Show every line in the records below that contains the string "Erynnis", copying each line in full.
(begin)
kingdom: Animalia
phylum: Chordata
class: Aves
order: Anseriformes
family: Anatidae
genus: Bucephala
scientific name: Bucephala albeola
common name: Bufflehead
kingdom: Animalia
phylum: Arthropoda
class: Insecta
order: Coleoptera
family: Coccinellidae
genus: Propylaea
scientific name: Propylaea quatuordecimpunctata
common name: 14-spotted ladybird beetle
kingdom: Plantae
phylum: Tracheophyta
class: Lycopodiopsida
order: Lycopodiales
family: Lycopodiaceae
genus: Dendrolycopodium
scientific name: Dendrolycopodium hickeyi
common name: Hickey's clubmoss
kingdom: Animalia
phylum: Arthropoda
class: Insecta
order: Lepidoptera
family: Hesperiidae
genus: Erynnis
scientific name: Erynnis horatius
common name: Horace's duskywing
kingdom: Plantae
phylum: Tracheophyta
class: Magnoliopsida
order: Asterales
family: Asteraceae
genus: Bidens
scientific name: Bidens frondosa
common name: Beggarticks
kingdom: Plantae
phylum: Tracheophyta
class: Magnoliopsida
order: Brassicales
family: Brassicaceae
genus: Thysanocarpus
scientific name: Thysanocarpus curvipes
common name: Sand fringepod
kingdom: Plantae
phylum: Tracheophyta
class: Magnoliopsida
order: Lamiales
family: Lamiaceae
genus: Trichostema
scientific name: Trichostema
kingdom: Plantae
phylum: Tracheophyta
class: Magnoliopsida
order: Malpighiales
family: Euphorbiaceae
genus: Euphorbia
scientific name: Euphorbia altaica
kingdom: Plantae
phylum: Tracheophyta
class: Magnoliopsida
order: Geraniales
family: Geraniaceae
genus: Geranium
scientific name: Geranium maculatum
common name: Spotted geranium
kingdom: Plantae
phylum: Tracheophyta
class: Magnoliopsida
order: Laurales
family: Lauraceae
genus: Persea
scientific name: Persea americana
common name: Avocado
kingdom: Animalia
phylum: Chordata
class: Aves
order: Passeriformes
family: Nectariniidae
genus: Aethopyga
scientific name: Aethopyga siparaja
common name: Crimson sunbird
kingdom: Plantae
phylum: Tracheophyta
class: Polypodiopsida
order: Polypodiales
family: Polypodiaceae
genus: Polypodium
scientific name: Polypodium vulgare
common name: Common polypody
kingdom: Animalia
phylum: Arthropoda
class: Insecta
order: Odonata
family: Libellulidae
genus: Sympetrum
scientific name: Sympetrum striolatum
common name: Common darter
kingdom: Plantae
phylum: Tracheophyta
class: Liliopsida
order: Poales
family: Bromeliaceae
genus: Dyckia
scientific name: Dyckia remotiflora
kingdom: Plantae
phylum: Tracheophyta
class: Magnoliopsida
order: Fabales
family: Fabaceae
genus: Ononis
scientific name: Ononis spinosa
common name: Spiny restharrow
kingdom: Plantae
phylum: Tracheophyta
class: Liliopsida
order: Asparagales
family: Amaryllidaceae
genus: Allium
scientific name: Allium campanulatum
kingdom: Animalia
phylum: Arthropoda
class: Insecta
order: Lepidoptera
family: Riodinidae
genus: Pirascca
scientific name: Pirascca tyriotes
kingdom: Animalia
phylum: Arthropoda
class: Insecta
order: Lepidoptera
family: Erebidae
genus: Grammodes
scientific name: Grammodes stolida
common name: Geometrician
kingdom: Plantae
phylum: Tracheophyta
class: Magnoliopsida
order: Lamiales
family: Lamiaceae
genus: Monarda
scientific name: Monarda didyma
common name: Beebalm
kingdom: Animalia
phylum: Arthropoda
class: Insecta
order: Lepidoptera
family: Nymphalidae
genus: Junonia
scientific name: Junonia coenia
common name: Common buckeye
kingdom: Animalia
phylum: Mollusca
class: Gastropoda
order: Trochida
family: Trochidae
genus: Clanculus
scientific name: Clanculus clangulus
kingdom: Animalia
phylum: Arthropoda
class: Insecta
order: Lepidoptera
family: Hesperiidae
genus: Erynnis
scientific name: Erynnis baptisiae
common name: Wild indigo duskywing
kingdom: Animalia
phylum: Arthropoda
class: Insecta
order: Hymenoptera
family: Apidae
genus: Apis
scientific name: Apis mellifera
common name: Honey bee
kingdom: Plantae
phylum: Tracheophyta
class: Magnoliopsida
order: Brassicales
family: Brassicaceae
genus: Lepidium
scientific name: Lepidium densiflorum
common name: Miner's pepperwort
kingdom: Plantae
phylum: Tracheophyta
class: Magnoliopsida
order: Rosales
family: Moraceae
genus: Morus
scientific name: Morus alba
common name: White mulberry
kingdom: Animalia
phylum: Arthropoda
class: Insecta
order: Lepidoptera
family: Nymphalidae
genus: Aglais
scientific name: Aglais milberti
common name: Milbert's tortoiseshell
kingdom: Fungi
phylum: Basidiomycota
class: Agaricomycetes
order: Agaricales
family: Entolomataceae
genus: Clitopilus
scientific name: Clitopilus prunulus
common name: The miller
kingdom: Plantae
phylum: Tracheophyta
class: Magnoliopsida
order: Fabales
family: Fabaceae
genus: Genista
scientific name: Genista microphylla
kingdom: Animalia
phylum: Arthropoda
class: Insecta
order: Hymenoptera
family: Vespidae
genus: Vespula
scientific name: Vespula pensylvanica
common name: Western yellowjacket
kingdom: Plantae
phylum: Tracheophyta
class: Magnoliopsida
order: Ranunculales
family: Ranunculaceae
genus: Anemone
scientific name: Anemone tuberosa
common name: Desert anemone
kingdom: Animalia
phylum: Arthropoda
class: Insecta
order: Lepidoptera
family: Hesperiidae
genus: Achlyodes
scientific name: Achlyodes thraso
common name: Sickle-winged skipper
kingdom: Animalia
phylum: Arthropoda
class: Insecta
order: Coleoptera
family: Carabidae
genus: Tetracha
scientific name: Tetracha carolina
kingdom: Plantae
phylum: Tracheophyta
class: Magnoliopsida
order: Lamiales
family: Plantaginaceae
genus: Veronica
(end)
**Exercise response**
genus: Erynnis
scientific name: Erynnis horatius
genus: Erynnis
scientific name: Erynnis baptisiae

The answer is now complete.